2. Src activation in polyps has been now specified in the revised ms (p7 §4.1)
3. Currently, there is no anti-leukemic drugs with a similar type of mechanism to dasatinib that is allowed for the treatment of colorectal cancer. However we could recently show that the anti-leukemic drug nilotinib displays anti-metastatic activity in experimental CRC models through the inhibition of the collagen receptor DDR1 (Jeitany EMBO Mol Med 2018). This suggests that nilotinib could be of interest for the treatment of advanced CRC.
4. Our ms was checked by a native english speaking professional and consistently, both reviewers indicated that the used english was correct and readable. However, our revised ms was double-checked by a native english scientist and additional errors have been corrected.
    

Reviewer 3 Report

In this review entitled "Src family tyrosine kinases in intestinal homeostasis, regeneration and tumorigenesis", Sirvent et al reviewed the role of SFK signalling during intestinal homeostasis, regeneration and tumorigenesis. The authors also highlighted mechanisms that could be exploited in therapeutic strategies to target SFK signalling in colorectal cancer.

This work needs to consider (and revise):

1. The points added in the attached file.
2. Figures are not at its best quality.
3. Further revision required to confirm the usage of the correct  abbreviations and it is consistent (Src vs. SRC).

Author Response

In this review entitled "Src family tyrosine kinases in intestinal homeostasis, regeneration and tumorigenesis", Sirvent et al reviewed the role of SFK signalling during intestinal homeostasis, regeneration and tumorigenesis. The authors also highlighted mechanisms that could be exploited in therapeutic strategies to target SFK signalling in colorectal cancer.

We thanks to reviewer for their comments and suggestions.

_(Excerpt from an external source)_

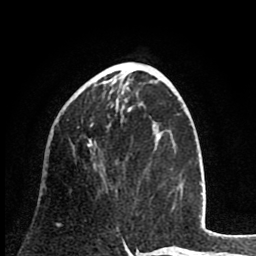
Breast MRI (dynamic contrast-enhanced), one axial slice; slice 32 of 80 in the series (ordered by position); cropped to one breast; dynamic contrast-enhanced series, time point 2 of 8 at this slice position (early post-contrast); 1.5 T; TE 2.6 ms, TR 6.1 ms; 2 mm slice thickness; 256 × 256 image matrix, field of view 160 × 160 mm. Female patient.
Annotated regions visible in this slice (semi-automatic segmentation, software-assisted and operator-edited):
- enhancing-tissue mask used for the functional tumour volume (all voxels passing the contrast-enhancement thresholds inside the analysis volume; usually the tumour): bounding box <56,123,93,225> (left, top, right, bottom; pixels)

This work needs to consider (and revise):

1. The points added in the attached file.The points added in the attached file have been addressed in the revised version of our manuscript.
2. Figures are not at its best quality.A new set of figures of better quality is now been provided.
3. Further revision required to confirm the usage of the correct  abbreviations and it is consistent (Src vs. SRC).The usage of abbreviation has been checked throughout the ms and the figures and modified according to the reviewer's suggestion (Src refeers to the protein, Src to the mouse gene and SRC to the human gene).

Round 2

Reviewer 1 Report

The authors did not revise the manuscript according the the comments.
I suggest to revise the manuscript, according to the comments provided at the first review.

Author Response

I suggest to revise the manuscript, according to the comments provided at the first review.

The reviewer mentioned that because SFK-encoding genes are not frequently mutated in human cancers, the relationships between SFK and tumorigenesis of intestine are not clear and due to these reasons, this review was not easily readable. He/She suggested to reduce the contents regarding tumorigenesis, and focus on the homeostasis and regeneration. To be honest, we were confused and did not quite understand their main concern. Our review is dedicated to the special issue of Cancers on SFK in human cancer, and one of our main objective was to discuss on the importance of linking intestinal regeneration and tumorigenesis because it gives important hints on how SFK may work in early tumorigenesis. Several oncogenes display tumour activity in the absence of somatic mutation and we feel it is important to understand how such oncogenic molecule can be activated by non-genetic mechanisms to promote cancer formation. Such study may bring important insight into the complexity of tumor development and improve therapeutic strategies aiming at blocking their tumor activity. One seminal example is the clinical utility of targeting EGFR in advanced CRC, which is however not mutated in these cancers; it is now clear that a better understanding on how EGFR promotes metastasis leads to therapeutic strategies aiming at overcoming therapeutic resistance observed in a large fraction of cancer patients. However, in order to address their concern on a lack of clarity, we had restructured the part on SFK signaling in CRC in our revised ms in order to address this issue.